When you pick up a new code base and it’s a gordian mess of 1,000-line functions, 10-deep if/else ladders, and — shudder — gotos, you’re bearing horrified witness to a monument of complication. And when you start adding to your own code things like haphazard conditions, or duplicated, slightly different exceptional cases in 6 different layers of your model, or generally making any change to your program just hoping that it will work this time for the love of God without understanding the changes you’re making, you’re worshipping at complication’s altar.

So what’s a dev to do?

Ultimately, a programmer’s job is less to actually write code, and more to manage complexity. Obviously you need to build features and meet deadlines, but the code itself is incidental. Hypothetically, if you could build features without writing code — such as by making a configuration change — then you should. When you do have to write code, though, it’s your job to write the simplest possible code as much as it is to build the feature at hand.

So, since a programmer’s real job to manage complexity, there’s only one thing a developer can do in the face of complication:

It’s always bothered me that you can simplify “Simplify, simplify, simplify”

It’s always bothered me that you can simplify “Simplify, simplify, simplify”

A good developer has a natural, almost visceral aversion to complexity. A good developer smells complexity a mile away, and constantly shifts the code to keep his eyes to the front and his back upwind just so complexity can’t sneak up on him. It’s only by diligently trying to avoid all complexity that one can in fact avoid unnecessary complexity.

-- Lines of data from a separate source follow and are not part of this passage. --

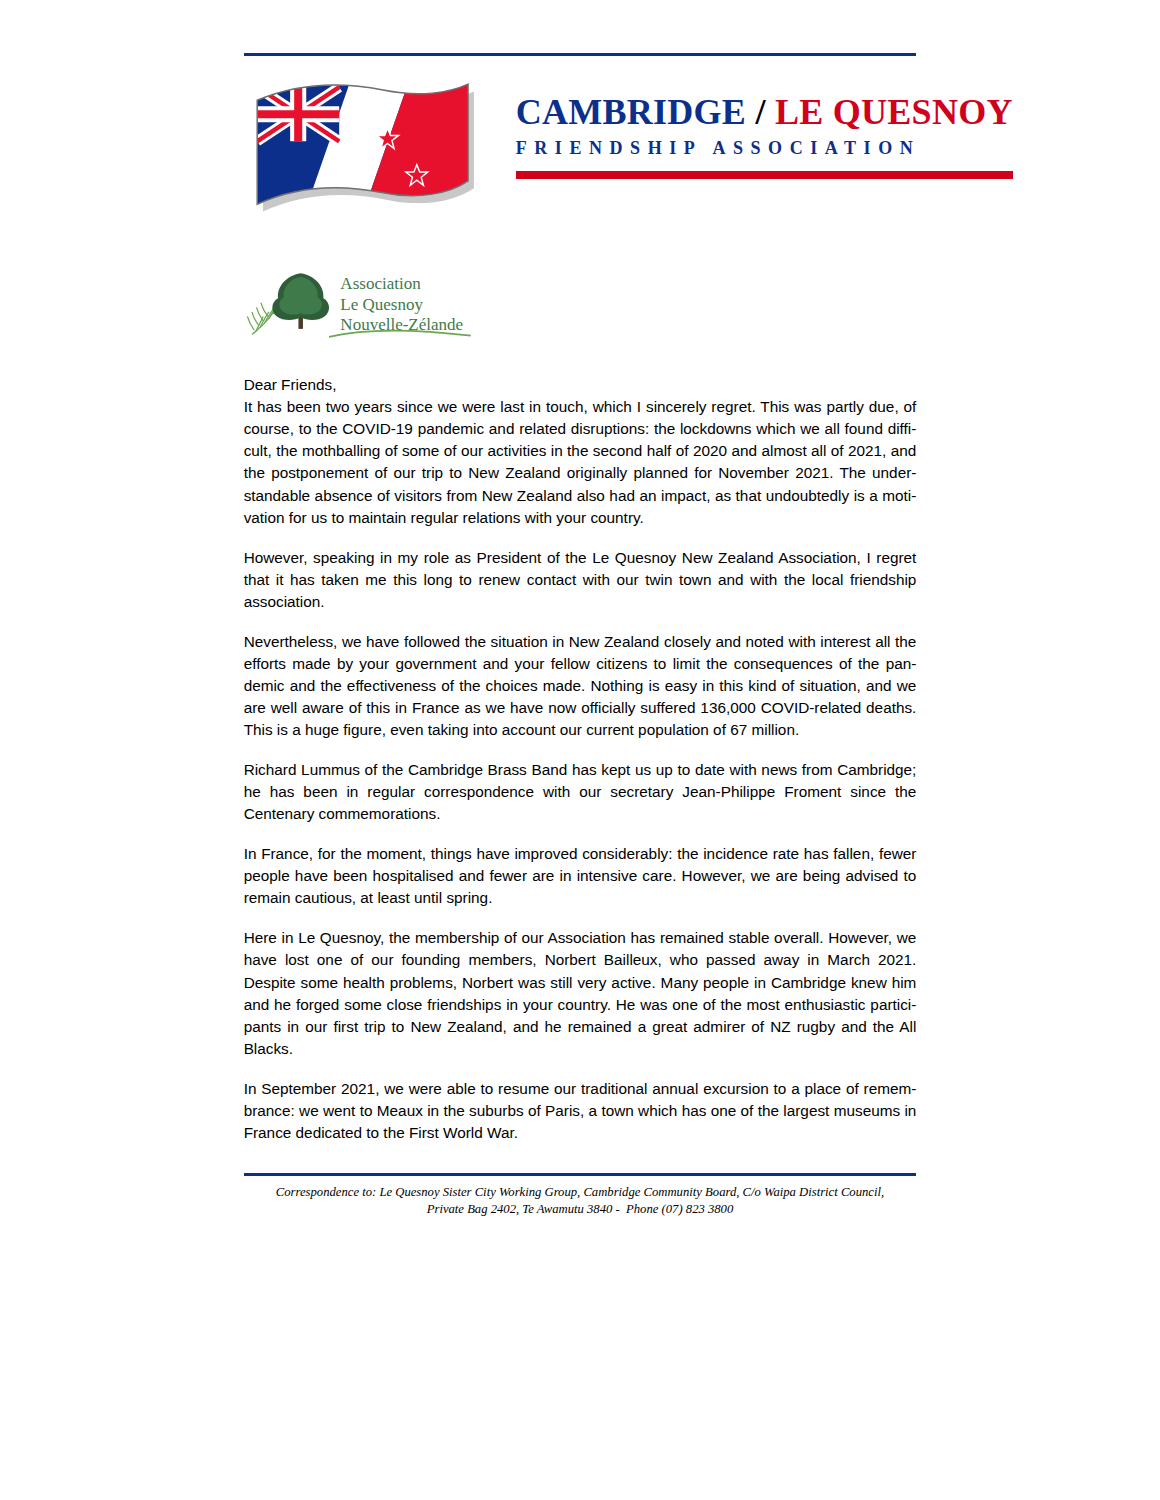CAMBRIDGE / LE QUESNOY
FRIENDSHIP ASSOCIATION
Association Le Quesnoy Nouvelle-Zélande
Dear Friends,
It has been two years since we were last in touch, which I sincerely regret. This was partly due, of course, to the COVID-19 pandemic and related disruptions: the lockdowns which we all found difficult, the mothballing of some of our activities in the second half of 2020 and almost all of 2021, and the postponement of our trip to New Zealand originally planned for November 2021. The understandable absence of visitors from New Zealand also had an impact, as that undoubtedly is a motivation for us to maintain regular relations with your country.
However, speaking in my role as President of the Le Quesnoy New Zealand Association, I regret that it has taken me this long to renew contact with our twin town and with the local friendship association.
Nevertheless, we have followed the situation in New Zealand closely and noted with interest all the efforts made by your government and your fellow citizens to limit the consequences of the pandemic and the effectiveness of the choices made. Nothing is easy in this kind of situation, and we are well aware of this in France as we have now officially suffered 136,000 COVID-related deaths. This is a huge figure, even taking into account our current population of 67 million.
Richard Lummus of the Cambridge Brass Band has kept us up to date with news from Cambridge; he has been in regular correspondence with our secretary Jean-Philippe Froment since the Centenary commemorations.
In France, for the moment, things have improved considerably: the incidence rate has fallen, fewer people have been hospitalised and fewer are in intensive care. However, we are being advised to remain cautious, at least until spring.
Here in Le Quesnoy, the membership of our Association has remained stable overall. However, we have lost one of our founding members, Norbert Bailleux, who passed away in March 2021. Despite some health problems, Norbert was still very active. Many people in Cambridge knew him and he forged some close friendships in your country. He was one of the most enthusiastic participants in our first trip to New Zealand, and he remained a great admirer of NZ rugby and the All Blacks.
In September 2021, we were able to resume our traditional annual excursion to a place of remembrance: we went to Meaux in the suburbs of Paris, a town which has one of the largest museums in France dedicated to the First World War.
Correspondence to: Le Quesnoy Sister City Working Group, Cambridge Community Board, C/o Waipa District Council,
Private Bag 2402, Te Awamutu 3840 - Phone (07) 823 3800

The best way to manage complication is to avoid creating it in the first place. If you find yourself in a mindless change → pray → run loop, you don’t understand your code well enough to be editing it. Stop what you’re doing, actually get up and walk away from the keyboard, think about what you’re trying to do, and don’t come back to the keyboard until you understand exactly what you’re doing and how to do it. Obviously there’s some slack here for debugging, but it’s not controversial to say that you shouldn’t change code you don’t understand, even — especially? — when it’s your own.

Unfortunately, despite our best efforts, complication always finds its way in. The best way to deal with complication that has already found its way into your codebase is to attack it whenever you find it. As you’re sitting down for a coding session and reading your code to get it back into your head, if it takes you longer than about 10 minutes to really get going, your code’s too complicated. Take the opportunity to make it simpler. (If you’re unfamiliar with refactoring, Martin Fowler’s Refactoring: Improving the Design of Existing Code is the bible. Read it, live it, love it, thank me later.) Do that every time you sit down, and before too long your code will be less complicated, and you’ll hate yourself just a little less.

NOTE: In retrospect, I realize that talking about “complexity” in a blog post that’s supposed to be about “complication” is probably a little complicated. Forgive me, gentle reader.